Trauma and its discontents: from the age of testimony to the age of trigger warnings
Talk by Shaul Bar-Heim (University of Essex)
UCL Health Humanities/Institute of Advanced Studies Seminar 21 March 6.15-7.15pm
The coining of PTSD in the DSM-III of 1980 brought a major paradigm shift in the way doctors, and society more generally, perceived trauma and the traumatic event itself. Rather than trauma being something that characterizes particular individuals and is attributable to their external circumstances, their psychosocial background and their inborn vulnerabilities, it was now attributed almost solely to traumatic events, which at times happened years or even decades before a full mental health crisis materialized; hence, all people that had been exposed to traumatic circumstances regardless of their mental health had the merit to claim that they too could be suffering from Post-Traumatic-Stress-Disorder. However, I argue, we have some evidence to think that another shift in the discourse of trauma occurred in the last two decades, namely the focus is now not necessarily on the event itself but on the “traumatic triggers” of the event and with an effort to create “safe spaces” from such triggers.

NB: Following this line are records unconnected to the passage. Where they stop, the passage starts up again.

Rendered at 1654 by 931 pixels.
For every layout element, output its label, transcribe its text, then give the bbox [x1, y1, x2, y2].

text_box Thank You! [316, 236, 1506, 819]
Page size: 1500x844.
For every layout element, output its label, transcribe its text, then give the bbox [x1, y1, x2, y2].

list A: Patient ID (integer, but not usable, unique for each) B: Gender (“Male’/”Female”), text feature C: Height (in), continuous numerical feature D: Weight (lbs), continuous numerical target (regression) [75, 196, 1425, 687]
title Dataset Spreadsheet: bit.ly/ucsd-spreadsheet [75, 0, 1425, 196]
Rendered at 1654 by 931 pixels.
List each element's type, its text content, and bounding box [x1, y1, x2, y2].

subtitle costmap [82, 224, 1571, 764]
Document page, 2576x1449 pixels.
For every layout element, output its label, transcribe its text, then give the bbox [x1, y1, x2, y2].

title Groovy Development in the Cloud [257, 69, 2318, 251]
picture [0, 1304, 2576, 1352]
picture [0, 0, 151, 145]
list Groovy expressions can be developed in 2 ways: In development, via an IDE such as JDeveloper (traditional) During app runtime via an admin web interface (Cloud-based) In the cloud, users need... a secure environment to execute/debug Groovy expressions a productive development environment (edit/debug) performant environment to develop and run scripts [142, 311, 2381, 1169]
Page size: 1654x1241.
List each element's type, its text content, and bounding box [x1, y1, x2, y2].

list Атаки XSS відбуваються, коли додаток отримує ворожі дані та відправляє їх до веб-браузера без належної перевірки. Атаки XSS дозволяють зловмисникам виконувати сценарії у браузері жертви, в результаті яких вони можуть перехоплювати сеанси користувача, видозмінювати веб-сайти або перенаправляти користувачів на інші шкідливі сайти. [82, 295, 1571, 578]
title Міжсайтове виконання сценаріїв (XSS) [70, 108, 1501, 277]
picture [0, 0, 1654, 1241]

First, I will identify the preconditions of this ‘shift to triggers’ and the historical process through which it came about and to examine its epistemic implications. Then, in light of all those changes, I will revise an already relatively old article (1991) by literary scholar Shosana Felman, ‘Education and Crisis, or the Vicissitudes of Teaching’. This piece is dedicated to describe and reflect on an experimental graduate module, entitled ‘Literature, Psychoanalysis and History’, that she convened at Yale University in 1984. In this seminar she used some testimonies from the then new established Fortunoff Video Archive for Holocaust Testimonies. The horrifying testimonies that she showed to her students created a pedagogical crisis in the class which crucially affected the students wellbeing in some unexpected ways. However, rather than backing down and ‘protecting’ her students from those testimonies, Felman somehow ‘celebrated’ this crisis as the inevitable route for learning on historical traumatic events in class. Thus, this paper provides us with an opportunity to examine a very specific historical moment in the early 1980s, in which PTSD didn’t have yet its full effect on culture and society, and the re-enactment of traumatic event was perceived as a pedagogical opportunity rather than a treat.